Others have been made available to scholars in Japan,
and are described
in scholarly journals.
The Khotanese translation of the Sanghāta is the oldest translation into a vernacular language that we have. The Sanghāta had been translated into Khotanese sometime before the middle of the fifth century CE. Fragments of varying lengths survive in 27 manuscripts of the Sanghāta in Khotanese.
Khotanese is an Indo-Iranian language that was spoken by a vibrant Buddhist community centered in Khotan. Khotan was an important city on the ancient trade routes linking Northwest India and China - a route that was also crucial for the flow of Buddhism to Tibet. Khotanese Buddhists had an un-acknowledged but noteworthy impact on Buddhism in Tibet. Although Samye Monastery, built in 787 CE, is widely celebrated as the first Buddhist monastery in Tibet, half a century before then, in 725 CE, seven monastic communities of Khotanese monks were established in Tibet - including one monastery in Lhasa - for Khotanese monks who had arrived as refugees in Tibet, after an anti-Buddhist ruler gained power in Khotan. Additionally, the Tibetan alphabet was based on the Khotanese adaption of the Indian Gupta script. To read more about these and other important interactions between Tibet and Khotan, click here. To find out more about Khotanese Buddhism, click here.
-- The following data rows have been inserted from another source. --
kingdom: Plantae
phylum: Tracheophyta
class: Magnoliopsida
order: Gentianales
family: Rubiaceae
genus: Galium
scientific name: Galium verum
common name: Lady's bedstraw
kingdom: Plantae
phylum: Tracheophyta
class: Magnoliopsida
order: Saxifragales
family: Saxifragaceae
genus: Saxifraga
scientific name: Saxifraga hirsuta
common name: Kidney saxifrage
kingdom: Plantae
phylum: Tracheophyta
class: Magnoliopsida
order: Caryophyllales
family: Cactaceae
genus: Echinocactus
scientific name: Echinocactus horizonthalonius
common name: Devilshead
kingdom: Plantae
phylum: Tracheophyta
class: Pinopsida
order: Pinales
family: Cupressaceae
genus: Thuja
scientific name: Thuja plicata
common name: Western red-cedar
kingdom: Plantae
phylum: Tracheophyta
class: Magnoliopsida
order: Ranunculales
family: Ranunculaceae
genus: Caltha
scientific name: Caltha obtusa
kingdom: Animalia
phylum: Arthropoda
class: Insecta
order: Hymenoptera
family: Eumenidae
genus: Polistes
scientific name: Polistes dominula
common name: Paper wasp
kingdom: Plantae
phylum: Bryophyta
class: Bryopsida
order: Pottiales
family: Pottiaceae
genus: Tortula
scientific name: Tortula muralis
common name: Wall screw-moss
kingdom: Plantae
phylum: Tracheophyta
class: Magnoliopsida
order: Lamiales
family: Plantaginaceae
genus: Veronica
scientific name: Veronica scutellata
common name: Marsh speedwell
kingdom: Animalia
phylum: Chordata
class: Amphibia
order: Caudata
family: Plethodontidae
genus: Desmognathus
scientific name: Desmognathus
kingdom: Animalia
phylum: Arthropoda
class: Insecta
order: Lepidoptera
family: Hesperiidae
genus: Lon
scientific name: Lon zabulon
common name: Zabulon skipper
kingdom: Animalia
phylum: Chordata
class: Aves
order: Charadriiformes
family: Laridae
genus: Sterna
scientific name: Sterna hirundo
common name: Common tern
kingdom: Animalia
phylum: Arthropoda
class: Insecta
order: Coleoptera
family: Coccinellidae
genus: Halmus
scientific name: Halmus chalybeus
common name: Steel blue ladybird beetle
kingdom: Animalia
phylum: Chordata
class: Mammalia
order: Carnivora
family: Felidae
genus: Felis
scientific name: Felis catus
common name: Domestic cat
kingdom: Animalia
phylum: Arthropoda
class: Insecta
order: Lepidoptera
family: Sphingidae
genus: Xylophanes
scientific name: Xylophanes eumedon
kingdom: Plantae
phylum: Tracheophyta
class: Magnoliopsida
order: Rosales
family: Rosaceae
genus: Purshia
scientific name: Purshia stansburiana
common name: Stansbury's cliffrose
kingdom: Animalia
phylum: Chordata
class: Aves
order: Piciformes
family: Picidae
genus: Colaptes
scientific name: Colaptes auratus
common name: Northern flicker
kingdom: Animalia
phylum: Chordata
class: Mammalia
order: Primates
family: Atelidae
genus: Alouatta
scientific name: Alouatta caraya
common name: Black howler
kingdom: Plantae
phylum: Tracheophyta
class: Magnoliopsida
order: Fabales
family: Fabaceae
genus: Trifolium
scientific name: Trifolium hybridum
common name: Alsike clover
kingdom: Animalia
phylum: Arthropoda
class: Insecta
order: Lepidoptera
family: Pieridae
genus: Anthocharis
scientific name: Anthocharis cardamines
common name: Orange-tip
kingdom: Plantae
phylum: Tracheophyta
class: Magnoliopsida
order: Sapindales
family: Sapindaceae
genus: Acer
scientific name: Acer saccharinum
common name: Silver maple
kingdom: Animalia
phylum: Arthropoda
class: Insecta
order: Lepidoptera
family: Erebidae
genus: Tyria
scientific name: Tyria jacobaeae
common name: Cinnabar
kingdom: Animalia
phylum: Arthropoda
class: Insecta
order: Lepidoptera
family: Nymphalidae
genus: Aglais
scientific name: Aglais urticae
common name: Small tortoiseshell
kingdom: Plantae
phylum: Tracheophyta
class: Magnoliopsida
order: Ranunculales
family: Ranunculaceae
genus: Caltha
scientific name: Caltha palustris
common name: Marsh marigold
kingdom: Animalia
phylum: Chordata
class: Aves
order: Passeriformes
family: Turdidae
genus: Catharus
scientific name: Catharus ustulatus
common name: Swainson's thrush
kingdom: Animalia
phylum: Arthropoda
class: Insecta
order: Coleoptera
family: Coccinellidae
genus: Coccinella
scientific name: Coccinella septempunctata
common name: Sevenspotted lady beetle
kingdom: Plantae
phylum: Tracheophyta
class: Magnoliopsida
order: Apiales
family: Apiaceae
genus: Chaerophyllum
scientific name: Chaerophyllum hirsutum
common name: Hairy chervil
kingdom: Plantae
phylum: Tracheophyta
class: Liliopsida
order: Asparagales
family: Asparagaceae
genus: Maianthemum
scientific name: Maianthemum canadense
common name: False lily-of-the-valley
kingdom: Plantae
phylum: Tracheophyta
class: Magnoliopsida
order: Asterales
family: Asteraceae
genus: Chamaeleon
A beautiful edition of the existing Khotanese version of the Sanghāta was published in 1993, with an English translation of the Khotanese and corresponding Sanskrit. (There are major portions of the Sanskrit missing from the Khotanese version.) This major effort by Giotto Canevascini, was the first link in a chain that brought the Sanghāta back into active circulation. This fine hardback edition is hard to find, but can sometimes be purchased online. Another option for ordering this book may be pursued by clicking here (with free delivery in the UK.)Incidentally, the publishers of this book very kindly granted their permission for the English translation from the Khotanese in this text to be photocopied and distributed free of charge to a group of students in Wisconsin in 2002. These were the very first copies of the Sanghāta in English to be recited, and the only copies used for recitation in English until the present translation from the Tibetan was prepared.